Nul ne sait le sort que réservera à la Marine nationale la prochaine édition du Livre blanc sur la défense et la sécurité nationale, dont les travaux préparatoires viennent d’être lancés. Ce qui est certain en revanche, c’est que le monde maritime tiendra une place de plus en plus importante dans les affaires de défense et de sécurité.
Mais, pour le moment, la Marine nationale doit supprimer 6.000 postes entre 2008 et 2015, pour atteindre un effectif de 37.000 militaires, 3.000 civils. Un tiers de cette déflation doit être théoriquement compensée par des équipages moins importants devant armer les Frégates Multimissions (FREMM), lesquels seront mises en oeuvre par une centaine d’hommes et de femmes contre 350 actuellement.
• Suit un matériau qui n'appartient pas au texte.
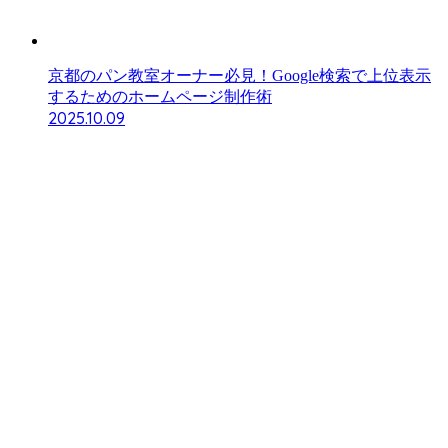
京都のパン教室オーナー必見！Google検索で上位表示
するためのホームページ制作術
2025.10.09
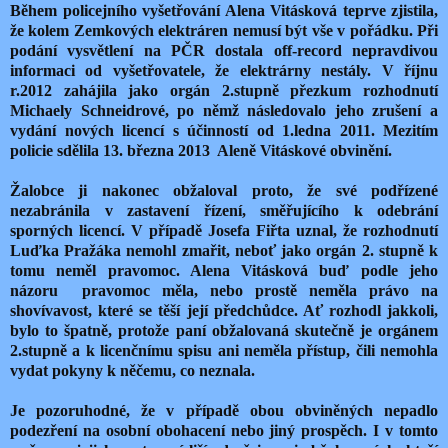
Během policejního vyšetřování Alena Vitásková teprve zjistila,
že kolem Zemkových elektráren nemusí být vše v pořádku. Při
podání vysvětlení na PČR dostala off-record nepravdivou
informaci od vyšetřovatele, že elektrárny nestály. V říjnu
r.2012 zahájila jako orgán 2.stupně přezkum rozhodnutí
Michaely Schneidrové, po němž následovalo jeho zrušení a
vydání nových licencí s účinností od 1.ledna 2011. Mezitím
policie sdělila 13. března 2013 Aleně Vitáskové obvinění.
Žalobce ji nakonec obžaloval proto, že své podřízené
nezabránila v zastavení řízení, směřujícího k odebrání
sporných licencí. V případě Josefa Fiřta uznal, že rozhodnutí
Luďka Pražáka nemohl zmařit, neboť jako orgán 2. stupně k
tomu neměl pravomoc. Alena Vitásková buď podle jeho
názoru pravomoc měla, nebo prostě neměla právo na
shovívavost, které se těší její předchůdce. Ať rozhodl jakkoli,
bylo to špatně, protože paní obžalovaná skutečně je orgánem
2.stupně a k licenčnímu spisu ani neměla přístup, čili nemohla
vydat pokyny k něčemu, co neznala.
Je pozoruhodné, že v případě obou obviněných nepadlo
podezření na osobní obohacení nebo jiný prospěch. I v tomto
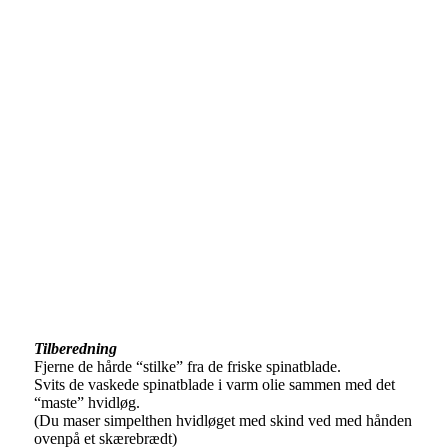
Tilberedning
Fjerne de hårde “stilke” fra de friske spinatblade.
Svits de vaskede spinatblade i varm olie sammen med det
“maste” hvidløg.
(Du maser simpelthen hvidløget med skind ved med hånden
ovenpå et skærebrædt)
Aussi, quand les engagements de la Marine nationale augmentent significativement, comme c’est le cas en 2011, avec une hausse de 12% de l’activité de ses navires, des tensions apparaissent. En moyenne, 3.170 marins ont été mobilisés pour des opérations extérieures au cours du premier semestre.
Le groupe aéronaval, constitué autour du porte-avions Charles de Gaulle, a ainsi été engagé dans l’océan Indien (mission Agapanthe) avant de repartir, à peine revenu à Toulon, pour les côtes libyennes. Les Bâtiments de projection et de commandement (BPC) ont été particulièrement sollicités, de même que les avions de patrouille maritime Atlantique 2.
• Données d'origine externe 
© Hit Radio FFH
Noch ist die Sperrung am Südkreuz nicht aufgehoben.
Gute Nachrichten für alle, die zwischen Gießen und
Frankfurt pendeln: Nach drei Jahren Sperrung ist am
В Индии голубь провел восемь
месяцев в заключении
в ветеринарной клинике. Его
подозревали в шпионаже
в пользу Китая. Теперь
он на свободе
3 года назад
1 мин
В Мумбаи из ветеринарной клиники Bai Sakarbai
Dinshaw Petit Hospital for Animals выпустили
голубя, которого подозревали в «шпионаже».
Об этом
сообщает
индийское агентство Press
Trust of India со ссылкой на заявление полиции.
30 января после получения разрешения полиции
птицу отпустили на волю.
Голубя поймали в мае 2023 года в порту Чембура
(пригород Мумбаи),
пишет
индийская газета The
La Marine nationale a également pris sa part à l’opération Atalante, laquelle vise à lutter contre la piraterie qui sévit au large de la Corne de l’Afrique, à lutte antiterroriste dans le Sahel, en mobilisant jusqu’à trois Atlantique 2 et un Falcon 50M, à la mission Licorne, en maintenant des moyens amphibies près des côtes ivoiriennes, sans évidemment oublier l’affaire libyenne, dans laquelle elle a engagé 29 navires différents.
En outre, et dans le même temps, la Royale a assuré d’autres missions, comme la dissuasion nucléaire, avec ses 4 sous-marins nucléaires lanceurs d’engins (SNLE), la lutte contre contre le trafic de drogue, et avec quelques gros succès à son actif, la police des pêches (3.000 bateaux contrôles, 50 déroutés), la recherche et le secours en mer, avec 400 personnes sauvées, et l’assistance aux navires en difficulté.
Aussi, d’après l’amiral Bernard Rogel, le chef d’état-major de la Marine nationale (CEEM), invité à s’exprimer devant la commission Défense de l’Assemblée nationale dans le cadre du projet de loi de finances 2012, ce « fort engagement a conduit à arbitrer entre les opérations ». Et de préciser que « toutes les demandes, notamment certaines prévues par le contrat opérationnel de la marine n’ont pu être honorées ».
S’il s’est félicité d’être à la tête d’une marine de « premier rang », l’amiral Rogel a néanmoins affirmé que son « format (…) est aujourd’hui juste suffisant pour répondre aux ambitions de défense et de sécurité de notre pays ».
Ainsi, le CEMM a déploré « l’interruption de la présence d’Atlantique 2 en Océan indien suite aux déploiements au Sahel puis en Libye, alors que la piraterie ne faiblit pas, l’absence de SNA en Atlantique pendant quatre mois, la réduction de la présence en Océan indien à un seul bâtiment de surface à compter du mois de juin, le gel de la mission Corymbe dans le golfe de Guinée en juillet 2011 ainsi que l’annulation de deux missions sur quatre de lutte contre le narcotrafic en Méditerranée. »
En outre, une tension « extrême » est apparue au niveau des moyens de soutien pour maintenir la disponibilité des forces. « A peine trois mois après le début des opérations, les taux de prélèvements de pièces sur les bâtiments avaient augmenté de 300 %, la permanence d’une frégate de défense aérienne de type Horizon en état opérationnel a, en pratique, nécessité la mutualisation d’équipements entre les deux frégates (32 prélèvements mutuels sur des composants majeurs comme les conduites de tir, le radar de veille aérienne et la propulsion) » a expliqué l’amiral Rogel.
Par ailleurs, le CEMM a indiqué aux députés que le taux de diponibilité des avions de l’aéronautique navale, qui est d’environ 50%, « peine à se redresser ». Enfin, cette audition aura permis d’apprendre qu’il n’a pas été possible de tranférer en mer des missiles SCALP car ces derniers sont trop lourds pour les hélicoptères de la Marine nationale. D’où le recours à la coopération pour armer les Rafale du Charles de Gaulle avec cette munition.